安全節點:所有存在的路徑都通向終端節點。
找出圖中的所有安全節點編號,並依照編號順序排列。
Example 1:
https://s3-lc-upload.s3.amazonaws.com/uploads/2018/03/17/picture1.png
Illustration of graph
Input: graph = [[1,2],[2,3],[5],[0],[5],[],[]]
Output: [2,4,5,6]
Explanation: The given graph is shown above.
Nodes 5 and 6 are terminal nodes as there are no outgoing edges from either
of them.
Every path starting at nodes 2, 4, 5, and 6 all lead to either node 5 or 6.
Example 2:
Input: graph = [[1,2,3,4],[1,2],[3,4],[0,4],[]]
Output: [4]
Explanation:
Only node 4 is a terminal node, and every path starting at node 4 leads to
node 4.
思路:
1.先找出所有出度為0的節點標記為安全節點。

▶ [練習資料]
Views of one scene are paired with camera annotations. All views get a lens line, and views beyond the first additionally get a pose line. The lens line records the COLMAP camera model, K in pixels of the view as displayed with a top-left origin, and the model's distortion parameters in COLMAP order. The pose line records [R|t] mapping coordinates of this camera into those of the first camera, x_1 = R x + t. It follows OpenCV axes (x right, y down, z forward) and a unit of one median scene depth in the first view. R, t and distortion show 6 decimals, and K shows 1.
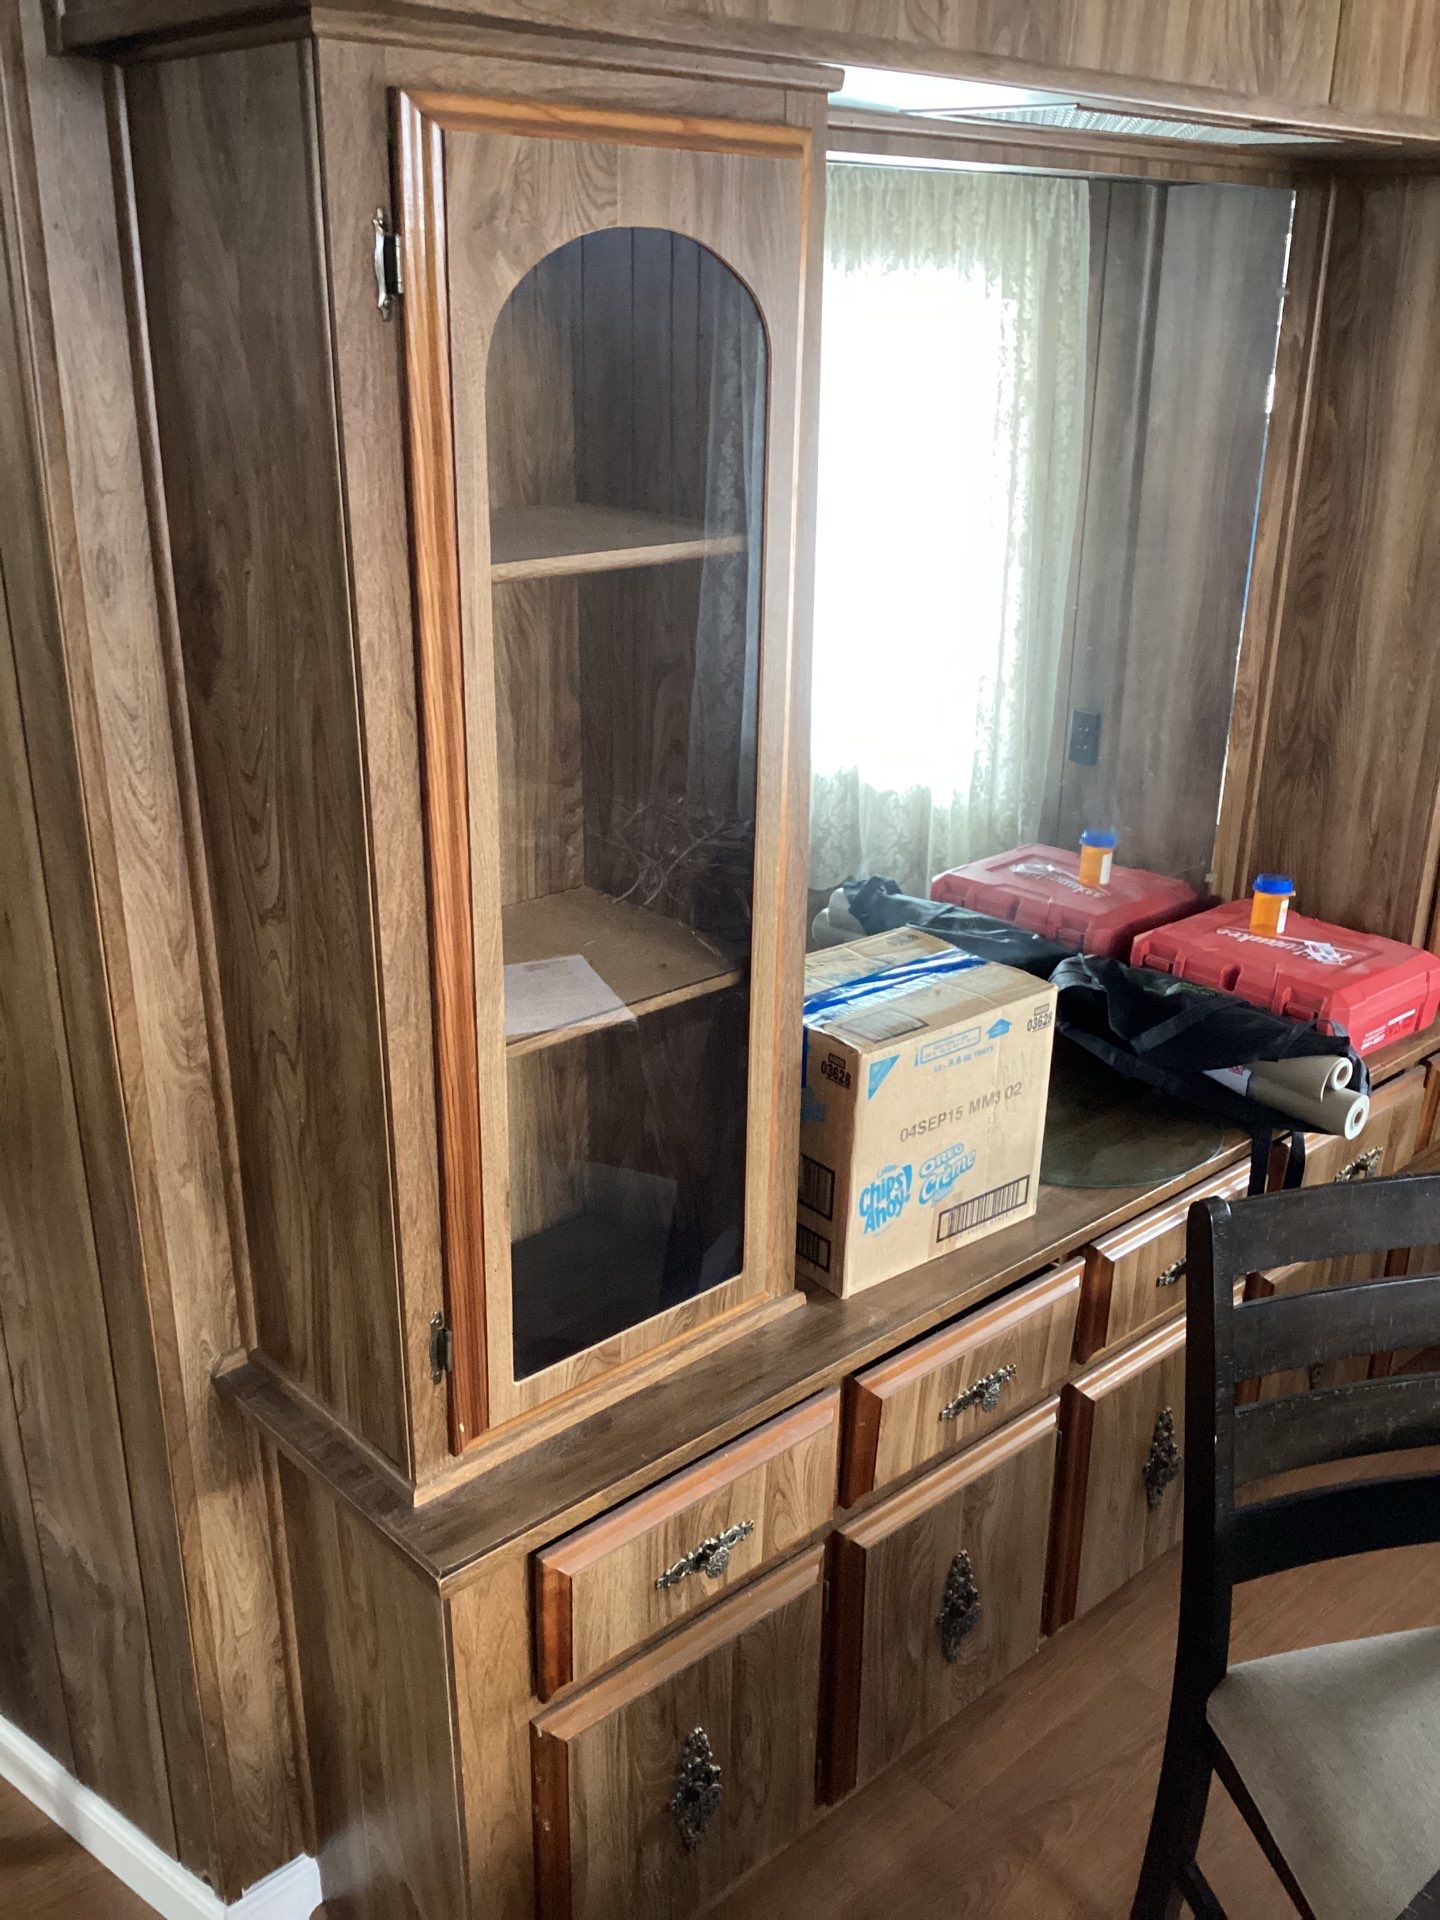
lens RADIAL K [[1724.8, 0, 720.7], [0, 1724.8, 964.2], [0, 0, 1]] dist [-0.007479, -0.004301]
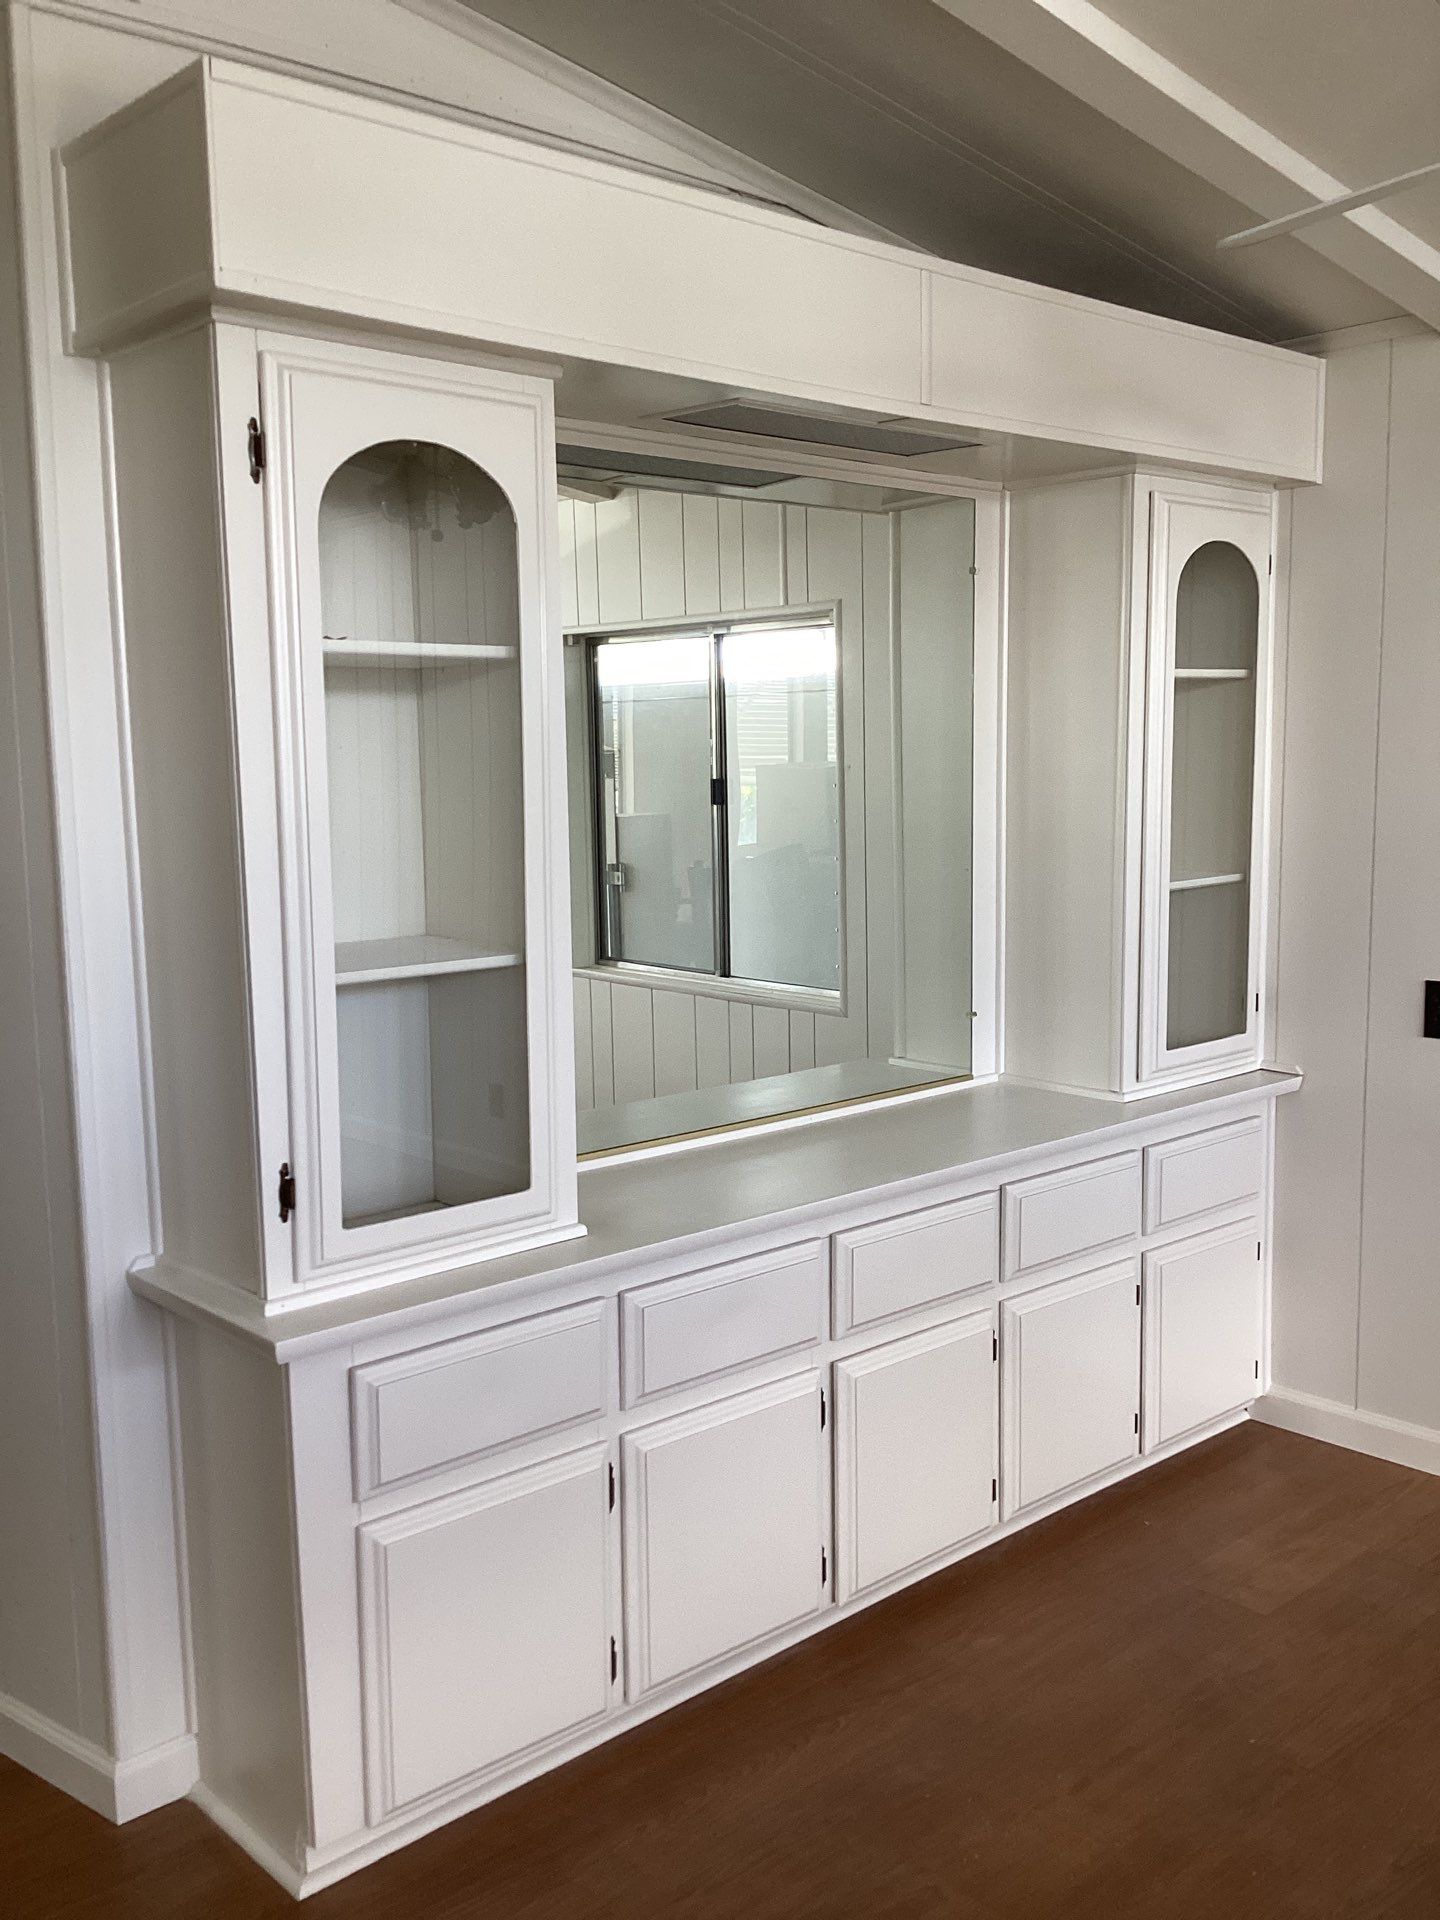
lens RADIAL K [[1724.8, 0, 720.0], [0, 1724.8, 956.7], [0, 0, 1]] dist [-0.007479, -0.004301]
pose [[0.999588, -0.028693, 0.000302, 0.188329], [0.027846, 0.967431, -0.251598, 0.391682], [0.006927, 0.251503, 0.967832, -0.385009]]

▶ [任務要求] 能否將安全節點那段文本中從"找出圖中的所有安全節點編號,並依照編號順序排列。"到"node 5 or 6."的部分(含首尾)一字不改地重抄一遍?

▶ [本題結果]
找出圖中的所有安全節點編號,並依照編號順序排列。
Example 1:
https://s3-lc-upload.s3.amazonaws.com/uploads/2018/03/17/picture1.png
Illustration of graph
Input: graph = [[1,2],[2,3],[5],[0],[5],[],[]]
Output: [2,4,5,6]
Explanation: The given graph is shown above.
Nodes 5 and 6 are terminal nodes as there are no outgoing edges from either
of them.
Every path starting at nodes 2, 4, 5, and 6 all lead to either node 5 or 6.